# Problems Building a WAPI!



## Grim Reality (Mar 19, 2014)

Perhaps someone on this forum can give the address of a good source of that special wax
used in the construction of WAPI's? Specifically it is called "Myverol 18-06 K". It has a
melting point that perfectly coincides with the proper temperature for the pasteurization
of water. Since the effect of pasteurization occurs at a temperature quite a bit less than
boiling, it saves fuel if you know exactly when the proper temperture has been achieved.

So...once again...can anyone tell me where I can get this Myverol 18-06 K wax? The rest
of the technique of building the WAPI (Water Pasteurization Indicator) is simple. Trying
to locate this primary ingredient is stumping me!

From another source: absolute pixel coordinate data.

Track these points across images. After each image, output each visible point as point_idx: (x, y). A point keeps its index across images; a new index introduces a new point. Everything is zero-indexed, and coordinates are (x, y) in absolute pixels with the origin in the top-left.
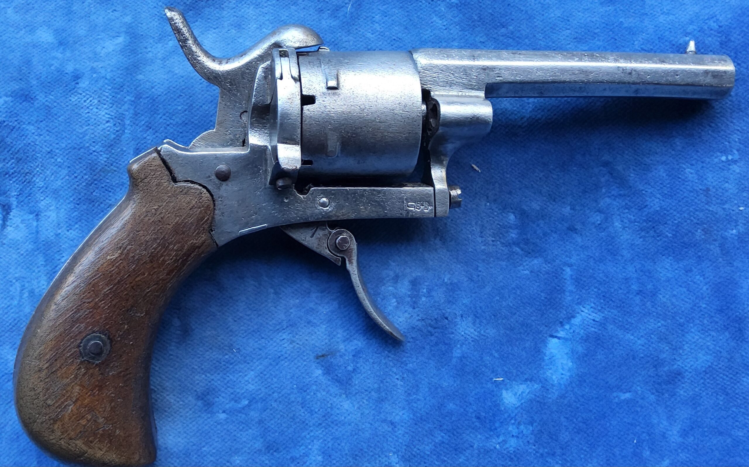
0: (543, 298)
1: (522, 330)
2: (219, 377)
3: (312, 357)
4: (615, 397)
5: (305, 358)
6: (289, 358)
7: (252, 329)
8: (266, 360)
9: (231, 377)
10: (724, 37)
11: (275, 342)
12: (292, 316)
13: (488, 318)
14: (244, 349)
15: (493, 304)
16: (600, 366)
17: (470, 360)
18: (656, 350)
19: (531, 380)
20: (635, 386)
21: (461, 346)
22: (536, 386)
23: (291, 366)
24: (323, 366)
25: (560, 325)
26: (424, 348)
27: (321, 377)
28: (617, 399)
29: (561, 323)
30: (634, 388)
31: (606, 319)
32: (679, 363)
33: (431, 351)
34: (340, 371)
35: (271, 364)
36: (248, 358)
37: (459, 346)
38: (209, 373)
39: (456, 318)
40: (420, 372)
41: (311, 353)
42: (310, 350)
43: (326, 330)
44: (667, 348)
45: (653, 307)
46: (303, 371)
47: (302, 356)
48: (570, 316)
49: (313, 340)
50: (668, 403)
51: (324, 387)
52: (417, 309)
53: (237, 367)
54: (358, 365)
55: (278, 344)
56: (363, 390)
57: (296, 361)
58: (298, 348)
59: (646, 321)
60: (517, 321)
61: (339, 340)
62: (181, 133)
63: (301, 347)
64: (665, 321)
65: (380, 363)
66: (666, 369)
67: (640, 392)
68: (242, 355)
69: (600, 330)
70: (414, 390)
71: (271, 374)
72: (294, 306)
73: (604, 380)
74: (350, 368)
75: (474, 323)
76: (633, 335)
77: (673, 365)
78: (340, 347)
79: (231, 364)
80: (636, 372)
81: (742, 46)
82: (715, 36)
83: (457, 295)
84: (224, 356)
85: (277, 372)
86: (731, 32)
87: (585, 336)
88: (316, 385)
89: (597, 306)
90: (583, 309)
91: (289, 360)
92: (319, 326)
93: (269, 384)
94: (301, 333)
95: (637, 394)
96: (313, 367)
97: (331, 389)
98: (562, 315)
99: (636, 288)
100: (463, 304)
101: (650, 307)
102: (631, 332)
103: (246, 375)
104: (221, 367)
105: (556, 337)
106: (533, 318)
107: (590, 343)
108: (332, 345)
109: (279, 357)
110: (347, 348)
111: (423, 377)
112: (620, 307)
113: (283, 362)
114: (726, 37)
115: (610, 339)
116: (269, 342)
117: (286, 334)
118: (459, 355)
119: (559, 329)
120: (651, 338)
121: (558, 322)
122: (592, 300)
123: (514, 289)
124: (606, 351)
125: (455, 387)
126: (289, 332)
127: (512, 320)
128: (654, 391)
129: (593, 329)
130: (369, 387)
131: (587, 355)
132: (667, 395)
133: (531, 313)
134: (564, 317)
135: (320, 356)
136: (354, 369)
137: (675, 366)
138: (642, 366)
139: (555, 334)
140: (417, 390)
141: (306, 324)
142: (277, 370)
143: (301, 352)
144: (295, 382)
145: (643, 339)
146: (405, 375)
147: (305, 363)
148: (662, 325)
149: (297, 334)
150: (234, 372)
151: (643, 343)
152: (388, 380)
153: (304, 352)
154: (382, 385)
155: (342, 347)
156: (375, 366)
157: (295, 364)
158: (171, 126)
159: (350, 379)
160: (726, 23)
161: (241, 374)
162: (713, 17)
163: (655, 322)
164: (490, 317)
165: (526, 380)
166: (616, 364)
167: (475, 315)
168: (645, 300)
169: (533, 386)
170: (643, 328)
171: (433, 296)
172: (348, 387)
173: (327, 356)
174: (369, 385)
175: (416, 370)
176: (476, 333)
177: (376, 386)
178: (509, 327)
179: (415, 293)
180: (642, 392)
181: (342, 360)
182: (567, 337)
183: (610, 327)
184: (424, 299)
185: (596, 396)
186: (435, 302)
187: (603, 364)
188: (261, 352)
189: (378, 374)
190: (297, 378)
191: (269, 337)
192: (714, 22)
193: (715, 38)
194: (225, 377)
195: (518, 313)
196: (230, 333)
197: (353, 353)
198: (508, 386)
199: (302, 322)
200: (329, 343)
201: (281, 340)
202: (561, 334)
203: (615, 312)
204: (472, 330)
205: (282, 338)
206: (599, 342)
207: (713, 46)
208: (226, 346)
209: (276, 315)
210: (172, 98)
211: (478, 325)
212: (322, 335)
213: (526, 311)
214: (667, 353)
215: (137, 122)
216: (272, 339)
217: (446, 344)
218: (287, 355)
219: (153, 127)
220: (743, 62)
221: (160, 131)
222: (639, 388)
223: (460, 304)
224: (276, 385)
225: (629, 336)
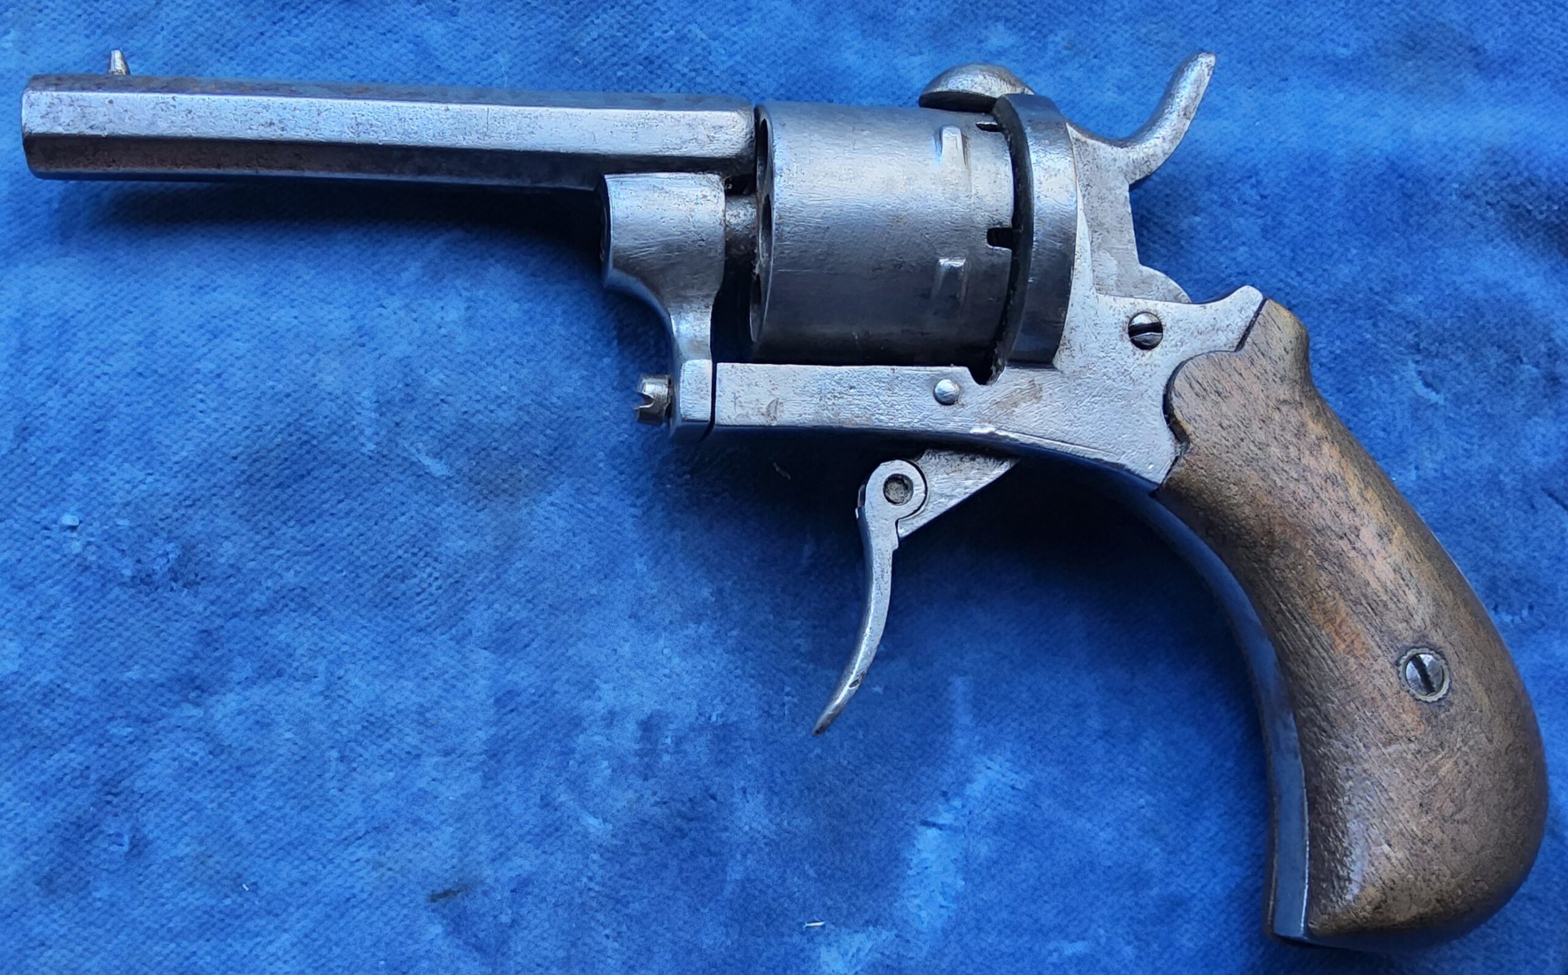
0: (908, 743)
1: (863, 816)
2: (208, 948)
3: (421, 899)
4: (1050, 953)
5: (406, 900)
6: (370, 901)
7: (287, 840)
8: (318, 908)
9: (237, 946)
10: (1269, 218)
11: (339, 866)
12: (379, 808)
13: (797, 793)
14: (268, 883)
15: (806, 765)
16: (1024, 886)
17: (760, 887)
18: (1136, 852)
19: (876, 923)
20: (1094, 926)
21: (744, 856)
22: (885, 934)
23: (374, 918)
24: (444, 917)
25: (942, 799)
26: (665, 866)
27: (440, 942)
28: (1055, 955)
29: (944, 794)
30: (1091, 932)
31: (1037, 785)
32: (1180, 881)
33: (681, 870)
34: (483, 926)
35: (329, 916)
36: (276, 903)
37: (739, 857)
38: (185, 939)
39: (732, 796)
40: (655, 919)
41: (419, 888)
42: (419, 883)
43: (453, 838)
44: (1157, 850)
45: (1130, 765)
46: (400, 929)
47: (398, 897)
48: (962, 778)
49: (424, 859)
50: (1158, 964)
51: (446, 962)
52: (652, 781)
53: (250, 925)
54: (524, 911)
55: (345, 871)
56: (533, 965)
57: (385, 908)
58: (390, 878)
59: (1115, 793)
60: (854, 798)
61: (482, 858)
62: (127, 395)
63: (398, 876)
64: (1154, 795)
65: (570, 904)
66: (1155, 891)
67: (1103, 941)
68: (261, 899)
69: (1025, 808)
70: (642, 960)
71: (329, 939)
72: (383, 785)
73: (1031, 916)
74: (505, 919)
75: (769, 807)
76: (1090, 820)
77: (1168, 884)
78: (485, 874)
79: (238, 917)
80: (1097, 897)
81: (1306, 237)
82: (1252, 215)
83: (736, 748)
84: (220, 901)
85: (343, 934)
86: (1284, 208)
87: (995, 821)
88: (430, 960)
89: (1020, 758)
90: (990, 763)
91: (369, 906)
92: (437, 828)
93: (323, 961)
94: (397, 846)
95: (1098, 943)
96: (424, 919)
97: (461, 965)
98: (947, 777)
99: (1096, 726)
100: (747, 767)
101: (1123, 766)
102: (1087, 815)
103: (271, 942)
104: (214, 925)
105: (934, 825)
106: (886, 787)
107: (1004, 836)
108: (467, 870)
109: (348, 900)
110: (499, 875)
111: (660, 930)
112: (1064, 762)
113: (356, 910)
114: (1273, 219)
115: (1047, 827)
116: (324, 867)
117: (365, 847)
118: (738, 877)
119: (941, 808)
120: (1126, 828)
121: (937, 793)
122: (1008, 745)
123: (851, 728)
124: (1038, 852)
125: (727, 948)
126: (371, 843)
127: (845, 795)
128: (1132, 938)
129: (1011, 807)
130: (546, 958)
131: (996, 863)
132: (1155, 946)
133: (885, 775)
134: (950, 780)
135: (440, 896)
136: (514, 921)
137: (1173, 888)
138: (1107, 885)
139: (930, 819)
140: (649, 959)
141: (409, 826)
142: (342, 929)
143: (397, 886)
144: (381, 955)
145: (1109, 830)
146: (624, 928)
147: (405, 911)
148: (1148, 803)
149: (388, 848)
150: (242, 936)
151: (1109, 838)
152: (588, 940)
153: (403, 887)
154: (573, 951)
155: (488, 872)
156: (560, 911)
157: (384, 914)
158: (106, 378)
159: (504, 942)
160: (1277, 190)
161: (259, 939)
162: (1250, 177)
163: (1135, 797)
164: (801, 791)
165: (867, 923)
166: (1057, 880)
167: (770, 789)
168: (1115, 751)
169: (879, 934)
170: (1111, 807)
171: (685, 752)
172: (500, 959)
173: (455, 893)
174: (544, 953)
175: (647, 915)
176: (773, 828)
177: (561, 954)
178: (838, 810)
179: (649, 746)
180: (1109, 939)
181: (487, 901)
182: (957, 824)
183: (1046, 802)
184: (666, 758)
185: (1011, 950)
186: (689, 763)
187: (1032, 882)
188: (306, 889)
189: (565, 927)
190: (387, 944)
191: (325, 855)
192: (1253, 186)
193: (1252, 219)
194: (222, 946)
195: (857, 779)
196: (236, 850)
197: (513, 886)
198: (832, 938)
199: (401, 821)
200: (460, 866)
201: (352, 863)
202: (946, 818)
203: (1056, 772)
204: (766, 821)
205: (353, 858)
206: (1023, 833)
207: (1248, 234)
208: (226, 878)
209: (342, 806)
210: (108, 317)
211: (778, 810)
212: (445, 848)
213: (874, 772)
214: (1157, 859)
215: (26, 368)
216: (331, 861)
217: (711, 854)
218: (365, 896)
219: (63, 380)
220: (1307, 269)
221: (78, 390)
222: (1102, 932)
223: (741, 767)
224: (338, 962)
225: (1082, 824)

It is evidently an emulsifier often used in food production. I can locate vendors who will 
sell it in 55 gal. drums...FAR more than I need. A quart would be a triple lifetime supply!

Thanks,

Grim


----------



## darsk20 (Jun 1, 2015)

Grim Reality said:


> Perhaps someone on this forum can give the address of a good source of that special wax
> used in the construction of WAPI's? Specifically it is called "Myverol 18-06 K". It has a
> melting point that perfectly coincides with the proper temperature for the pasteurization
> of water. Since the effect of pasteurization occurs at a temperature quite a bit less than
> ...


I know you want to make your own, but:

http://www.amazon.com/Sunflair-Water-Pasteurization-Indicator-WAPI/dp/B00F7104EY

Otherwise a thermometer might work as well. Water just has to get to 65 C to be pasteurized.


----------